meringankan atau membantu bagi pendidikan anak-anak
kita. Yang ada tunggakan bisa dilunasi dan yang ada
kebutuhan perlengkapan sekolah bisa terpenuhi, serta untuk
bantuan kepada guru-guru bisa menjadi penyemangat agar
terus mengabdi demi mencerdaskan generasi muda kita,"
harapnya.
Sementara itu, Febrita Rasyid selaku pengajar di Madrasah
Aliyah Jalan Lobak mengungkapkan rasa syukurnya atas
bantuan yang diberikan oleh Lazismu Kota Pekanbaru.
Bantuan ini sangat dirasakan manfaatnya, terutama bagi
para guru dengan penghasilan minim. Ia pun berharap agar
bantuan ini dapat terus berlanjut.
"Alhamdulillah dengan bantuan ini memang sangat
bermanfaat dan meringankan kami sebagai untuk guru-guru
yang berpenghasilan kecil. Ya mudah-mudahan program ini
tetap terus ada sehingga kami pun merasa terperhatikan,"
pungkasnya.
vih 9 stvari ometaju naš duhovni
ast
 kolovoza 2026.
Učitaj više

________________________________________

Transcribe every line of the records exactly, please.

**Your solution**
meringankan atau membantu bagi pendidikan anak-anak
kita. Yang ada tunggakan bisa dilunasi dan yang ada
kebutuhan perlengkapan sekolah bisa terpenuhi, serta untuk
bantuan kepada guru-guru bisa menjadi penyemangat agar
terus mengabdi demi mencerdaskan generasi muda kita,"
harapnya.
Sementara itu, Febrita Rasyid selaku pengajar di Madrasah
Aliyah Jalan Lobak mengungkapkan rasa syukurnya atas
bantuan yang diberikan oleh Lazismu Kota Pekanbaru.
Bantuan ini sangat dirasakan manfaatnya, terutama bagi
para guru dengan penghasilan minim. Ia pun berharap agar
bantuan ini dapat terus berlanjut.
"Alhamdulillah dengan bantuan ini memang sangat
bermanfaat dan meringankan kami sebagai untuk guru-guru
yang berpenghasilan kecil. Ya mudah-mudahan program ini
tetap terus ada sehingga kami pun merasa terperhatikan,"
pungkasnya.
vih 9 stvari ometaju naš duhovni
ast
 kolovoza 2026.
Učitaj više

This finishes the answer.